For rich interactive UI (payments, maps, custom widgets), host your own page and embed it in a CustomHtml field using an iframe.

This is a common approach for payment and complex widget integrations.

1. Inject iframe markup into CustomHtml field

const formFields = {
  paymentHost: { fieldId: 500 },
};

const mountPaymentIframe = async () => {
  const iframeHtml = `
    <iframe
      id="stripe-frame"
      title="Secure Payment"
      src="https://your-domain.example/stripe-checkout.html"
      style="width:100%;min-height:680px;border:0"
      loading="lazy"
      referrerpolicy="strict-origin-when-cross-origin"
    ></iframe>
  `;

  await LFForm.changeFieldSettings(formFields.paymentHost, { content: iframeHtml });
};

mountPaymentIframe().catch(console.warn);

2. Bridge data with postMessage

Use window message handlers in LFForm script to receive updates from the hosted iframe page.

Known sandbox origin:

  • LFForm sandbox is hosted on https://sandbox-forms.laserfiche.com.
  • API and integration services can add this origin to CORS and origin allow-lists.
  • For cross-frame messaging, explicitly allow this origin in postMessage origin checks.

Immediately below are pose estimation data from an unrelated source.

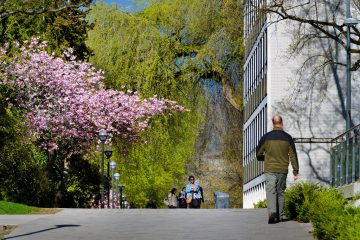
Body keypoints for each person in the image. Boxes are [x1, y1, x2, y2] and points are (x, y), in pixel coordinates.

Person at [256, 115, 299, 224]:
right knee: (280, 192)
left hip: (270, 168)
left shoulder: (266, 137)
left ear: (272, 123)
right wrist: (295, 171)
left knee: (271, 191)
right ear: (282, 122)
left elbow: (258, 154)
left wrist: (264, 158)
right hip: (282, 169)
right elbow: (293, 155)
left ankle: (272, 214)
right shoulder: (288, 138)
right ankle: (279, 216)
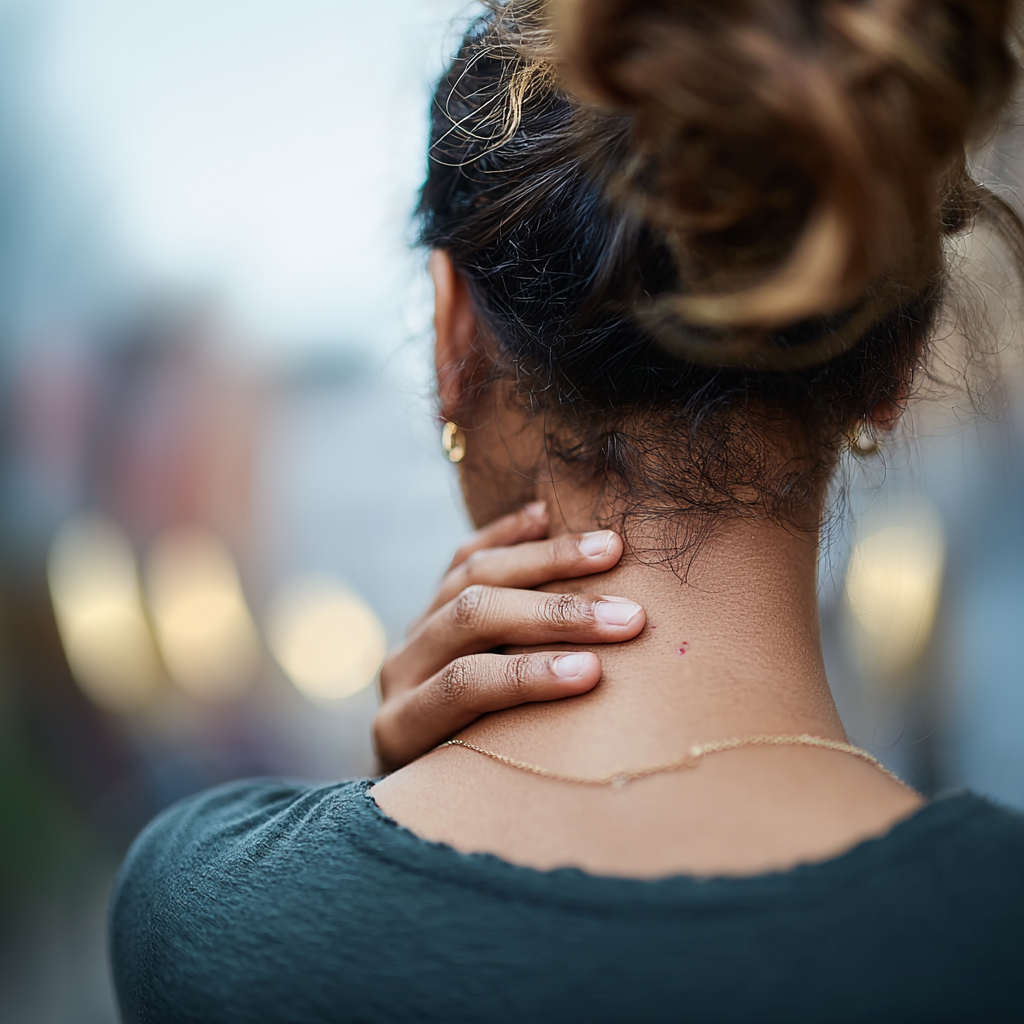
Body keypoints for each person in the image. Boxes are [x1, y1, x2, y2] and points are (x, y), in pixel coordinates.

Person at [110, 1, 1024, 1021]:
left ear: (455, 335)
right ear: (894, 368)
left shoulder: (203, 912)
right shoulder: (994, 932)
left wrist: (372, 803)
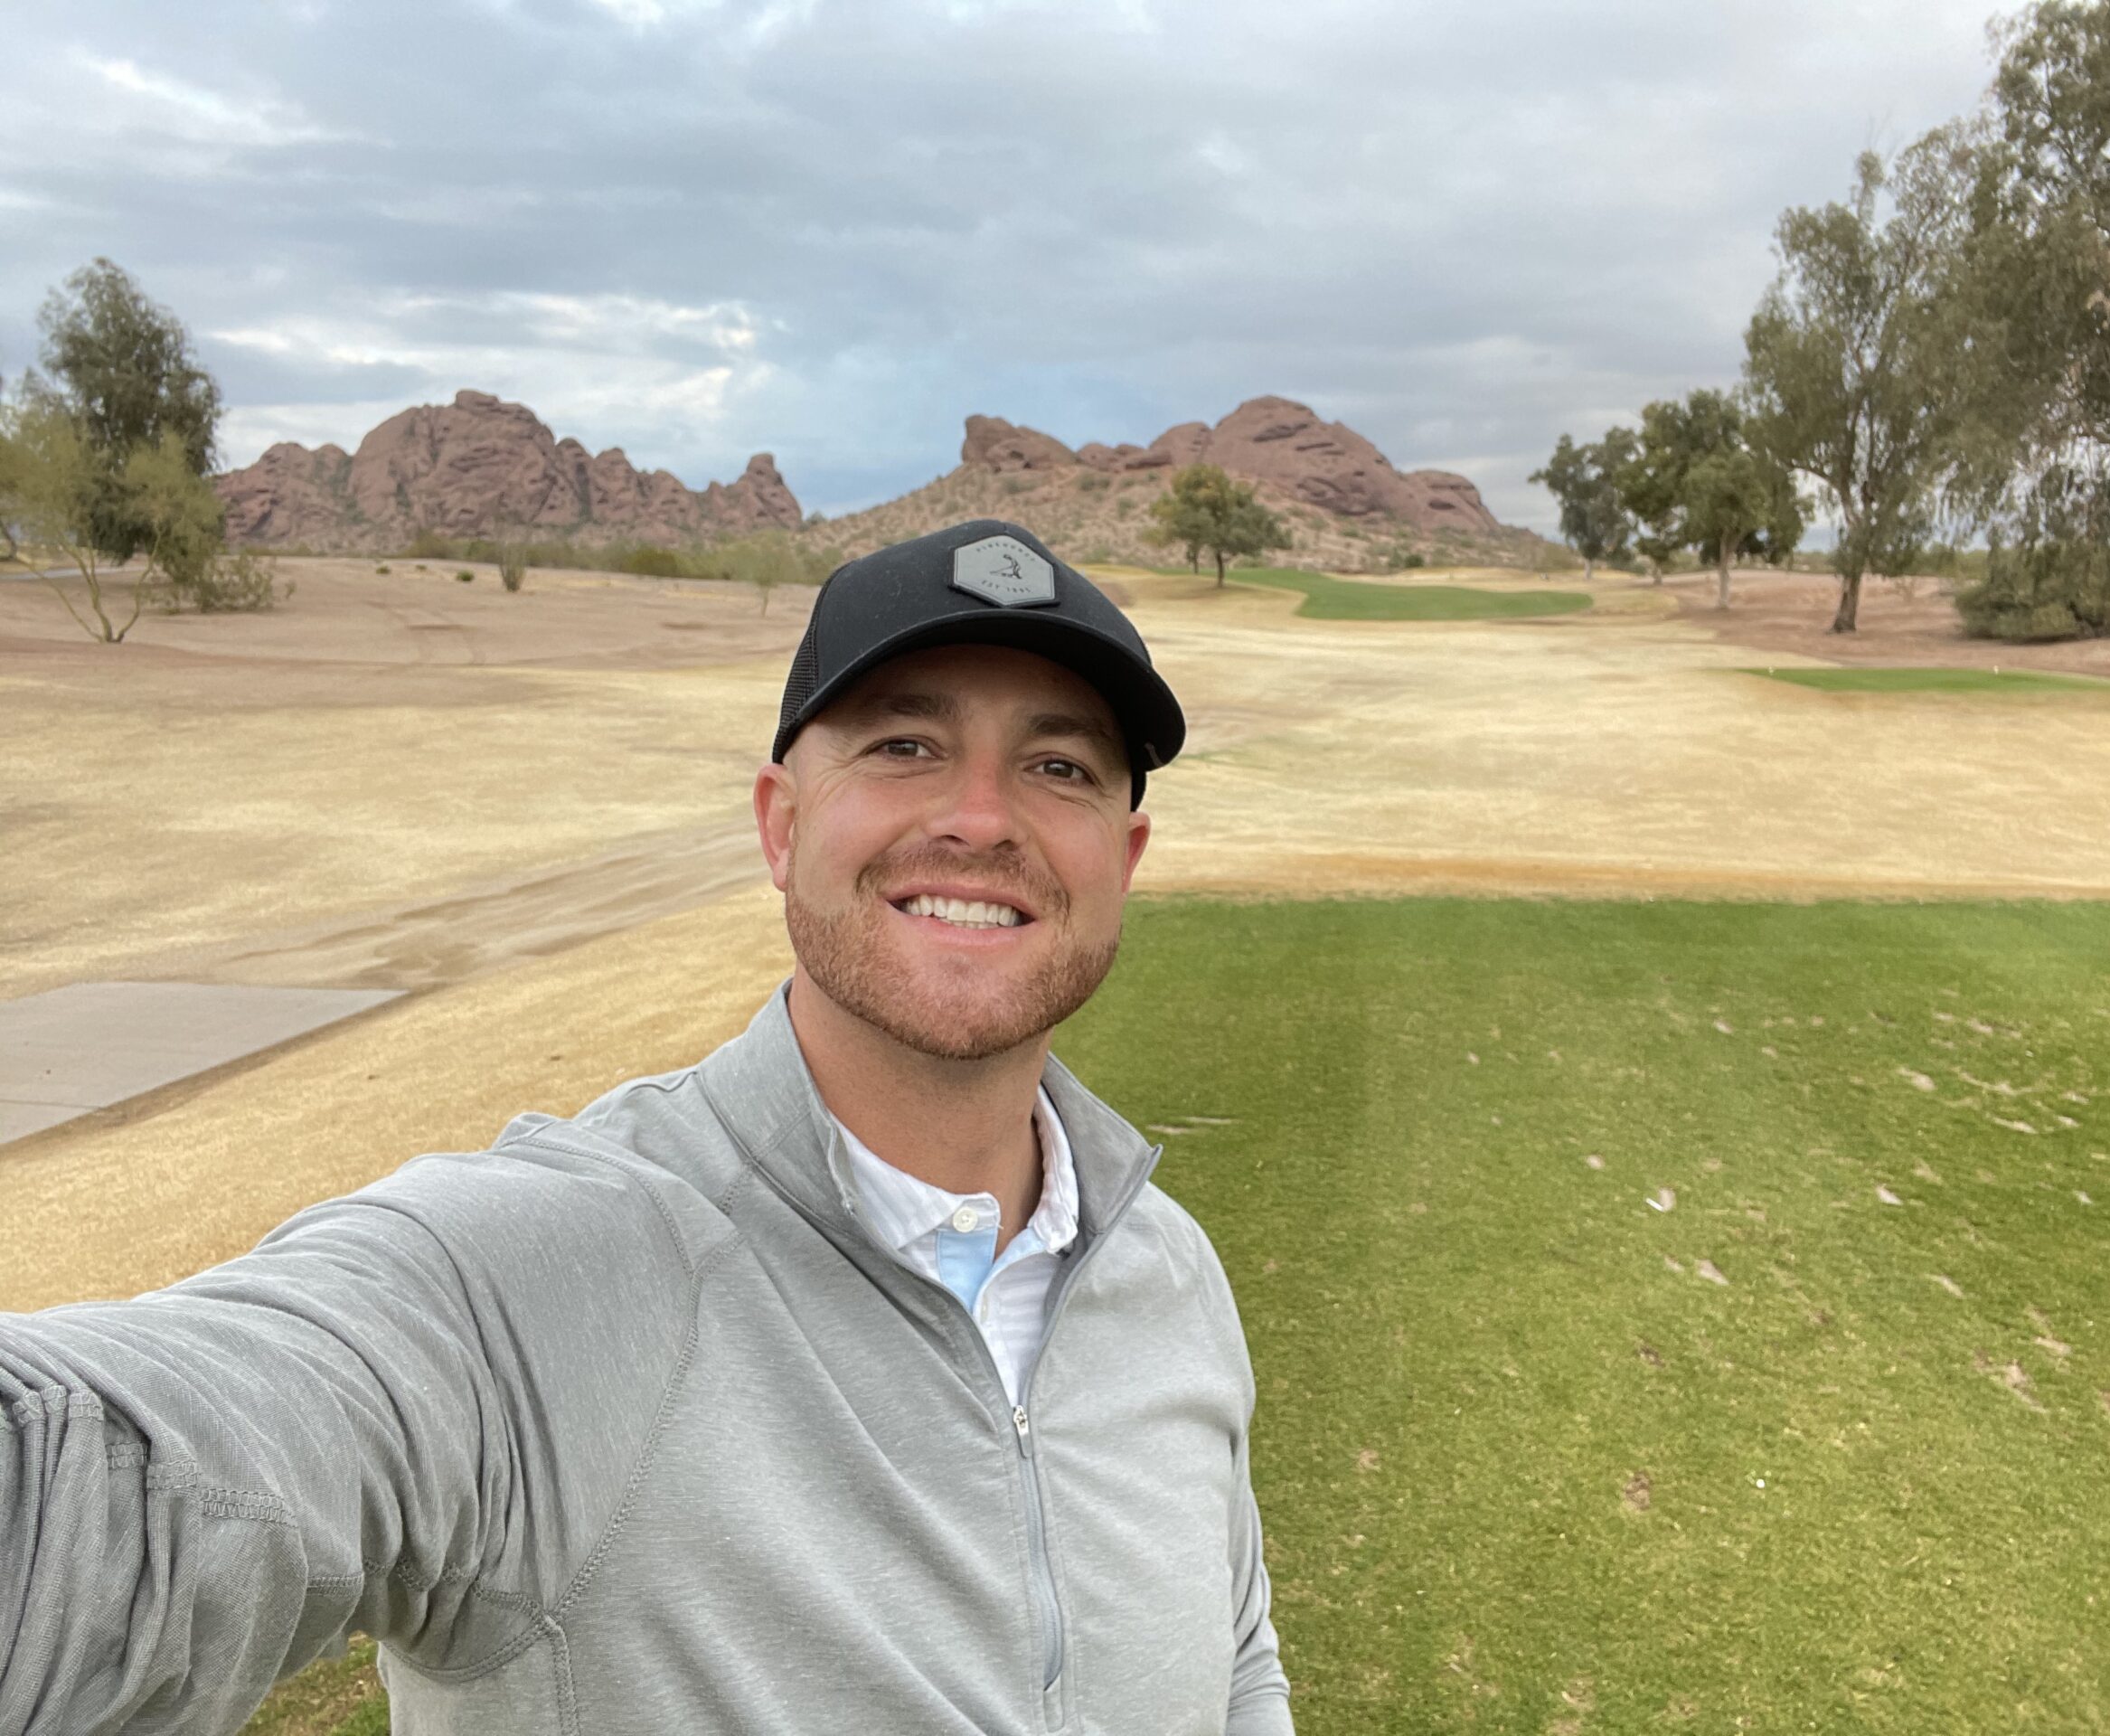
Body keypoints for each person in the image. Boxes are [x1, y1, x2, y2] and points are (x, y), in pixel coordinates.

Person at [0, 518, 1292, 1735]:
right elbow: (133, 1481)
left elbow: (1234, 1656)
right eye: (904, 746)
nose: (980, 816)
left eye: (1057, 766)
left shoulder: (1164, 1269)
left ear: (1121, 863)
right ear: (781, 826)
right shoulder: (541, 1276)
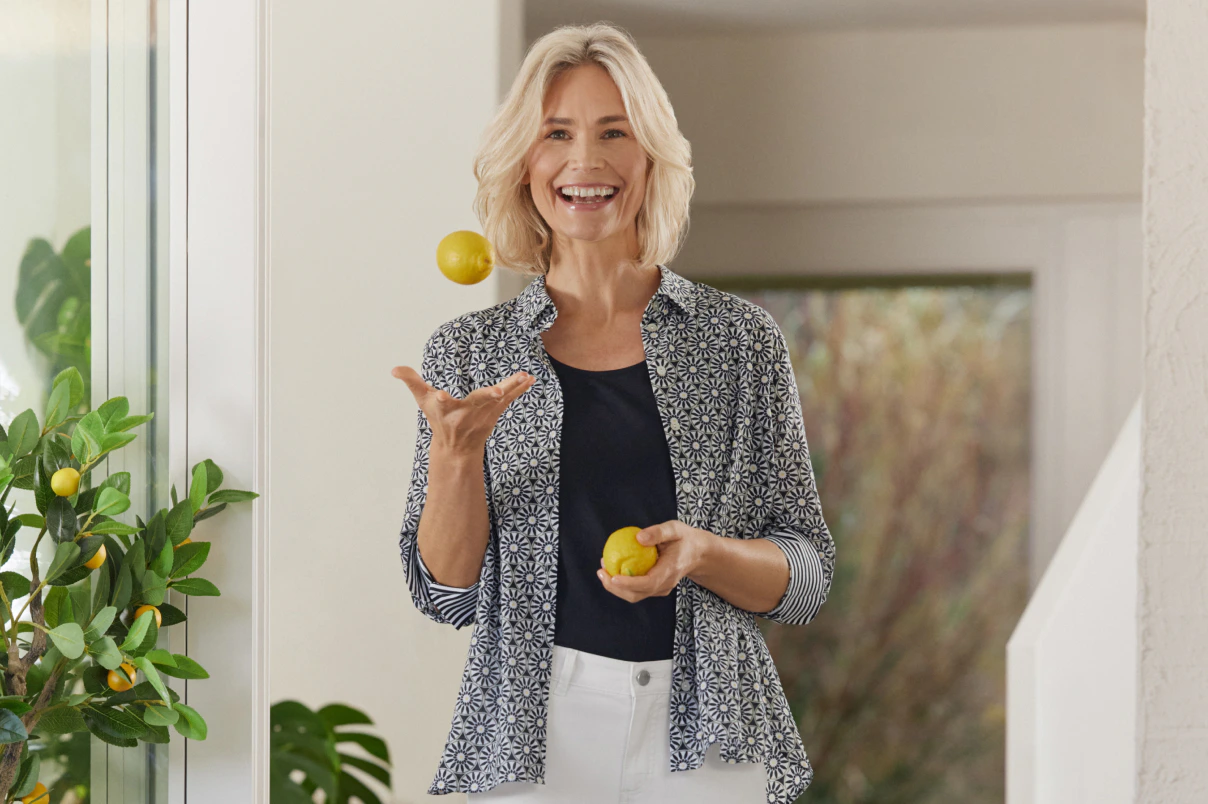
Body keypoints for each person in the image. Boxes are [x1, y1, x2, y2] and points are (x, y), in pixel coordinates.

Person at [392, 21, 835, 804]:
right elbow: (447, 595)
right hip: (534, 726)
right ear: (524, 163)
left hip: (711, 730)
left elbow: (805, 577)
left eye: (613, 133)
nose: (585, 161)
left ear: (650, 158)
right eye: (556, 133)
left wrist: (701, 554)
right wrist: (456, 458)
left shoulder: (738, 343)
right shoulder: (469, 355)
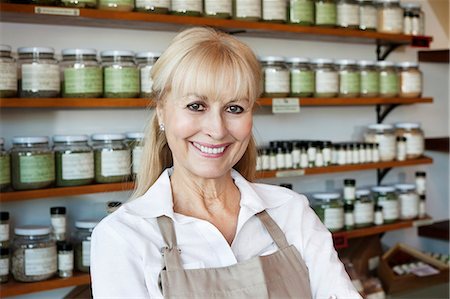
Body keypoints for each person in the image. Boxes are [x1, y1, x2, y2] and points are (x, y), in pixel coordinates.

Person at [91, 27, 361, 299]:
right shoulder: (123, 237)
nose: (217, 129)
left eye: (234, 108)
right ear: (162, 112)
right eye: (196, 106)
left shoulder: (291, 212)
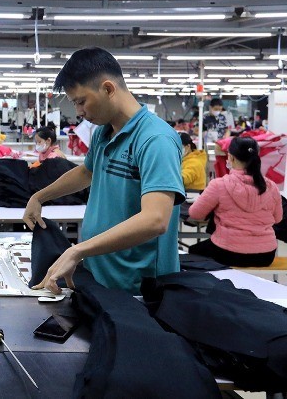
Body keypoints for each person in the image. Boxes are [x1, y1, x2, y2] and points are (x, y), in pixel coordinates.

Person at [23, 47, 185, 294]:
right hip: (101, 274)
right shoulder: (104, 132)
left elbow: (156, 219)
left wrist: (78, 250)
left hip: (139, 287)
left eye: (81, 101)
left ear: (108, 89)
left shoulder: (155, 139)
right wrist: (39, 197)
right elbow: (86, 173)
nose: (78, 112)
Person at [188, 137, 282, 267]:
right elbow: (278, 219)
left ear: (231, 158)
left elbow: (195, 214)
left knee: (193, 251)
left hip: (227, 252)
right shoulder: (271, 187)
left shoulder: (219, 185)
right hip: (265, 255)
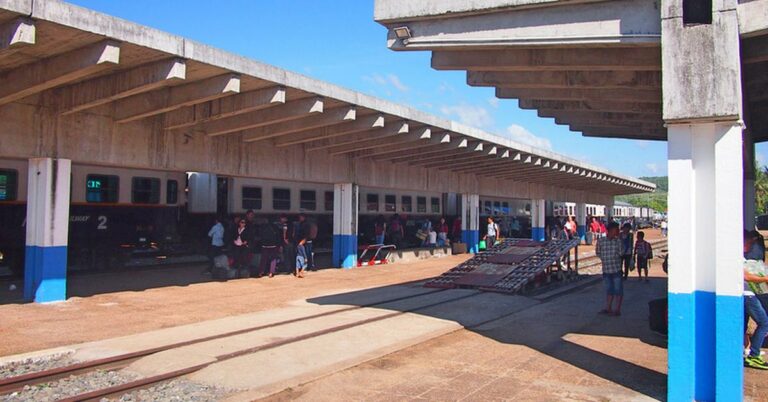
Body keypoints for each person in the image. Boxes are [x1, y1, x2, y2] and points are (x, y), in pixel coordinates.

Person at [744, 230, 768, 369]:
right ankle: (754, 355)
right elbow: (746, 277)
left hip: (748, 293)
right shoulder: (738, 258)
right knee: (764, 322)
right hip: (747, 294)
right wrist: (764, 278)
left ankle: (751, 351)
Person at [596, 222, 624, 316]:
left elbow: (621, 253)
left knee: (618, 289)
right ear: (611, 230)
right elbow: (598, 252)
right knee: (609, 289)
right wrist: (604, 258)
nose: (617, 232)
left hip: (616, 269)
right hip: (606, 269)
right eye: (616, 229)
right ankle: (608, 308)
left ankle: (617, 309)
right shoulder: (601, 241)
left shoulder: (618, 241)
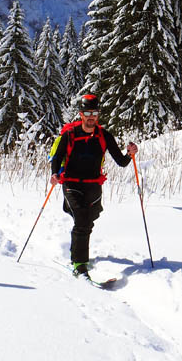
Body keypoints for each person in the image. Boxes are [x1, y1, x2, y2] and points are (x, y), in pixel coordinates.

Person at [49, 92, 137, 277]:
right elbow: (57, 157)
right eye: (87, 114)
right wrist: (54, 174)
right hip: (72, 183)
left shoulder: (104, 135)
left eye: (94, 113)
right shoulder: (70, 134)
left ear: (98, 115)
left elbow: (120, 161)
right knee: (82, 218)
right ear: (81, 114)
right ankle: (80, 265)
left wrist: (130, 154)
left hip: (93, 185)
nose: (91, 118)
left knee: (89, 219)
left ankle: (75, 255)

LFForm sandbox frame example (receive from hosted iframe, then send an ack back):

const formFields = {
  paymentToken: { fieldId: 501 },
  paymentStatus: { fieldId: 502 },
};

const allowedOrigin = 'https://your-domain.example';

window.addEventListener('message', async (event) => {
  if (event.origin !== allowedOrigin) return;

  const data = event.data || {};

  if (data.type === 'payment-token') {
    await LFForm.setFieldValues(formFields.paymentToken, data.token || '');
    await LFForm.setFieldValues(formFields.paymentStatus, 'Tokenized');

    // Reply to the sender frame.
    event.source?.postMessage({ type: 'payment-ack', ok: true }, allowedOrigin);
  }

  if (data.type === 'payment-error') {
    await LFForm.setFieldValues(formFields.paymentStatus, 'Failed');
  }
});

Hosted iframe page example (send to LFForm sandbox, then receive ack):

const allowedOrigin = 'https://sandbox-forms.laserfiche.com';

const sendPaymentToken = (token) => {
  window.parent.postMessage({ type: 'payment-token', token }, allowedOrigin);
};

window.addEventListener('message', (event) => {
  if (event.origin !== allowedOrigin) return;

  const data = event.data || {};
  if (data.type === 'payment-ack' && data.ok) {
    console.log('Sandbox acknowledged token');
  }
});

Recommended Architecture

For reliable production behavior:

  1. Use LFForm APIs as the source of truth for form state.
  2. Use third-party logic libraries for computation, formatting, and API calls.
  3. Render visible HTML through LFForm field settings (content, description, subtext).
  4. For rich interactive UI, host a standalone page and embed via iframe.
  5. Exchange data through postMessage with strict origin checks.

Security and Reliability Checklist

  • Validate postMessage origin before using message data.
  • Add https://sandbox-forms.laserfiche.com to trusted origin/CORS allow-lists when integrating external APIs.
  • Never trust iframe payloads without validation.
  • Keep API keys and secrets server-side.
  • Avoid inline script injection in generated HTML.
  • Gracefully handle readonly, print, and disabled contexts.
  • Always await LFForm mutating methods.

Common Pitfalls

  • Assuming jQuery selectors can target user-visible LFForm DOM directly.
  • Expecting copied HTML to preserve sandbox-attached event handlers.
  • Forgetting that repeatable fields require fieldId plus index for row-specific targeting.
  • Writing large HTML strings repeatedly without throttling updates.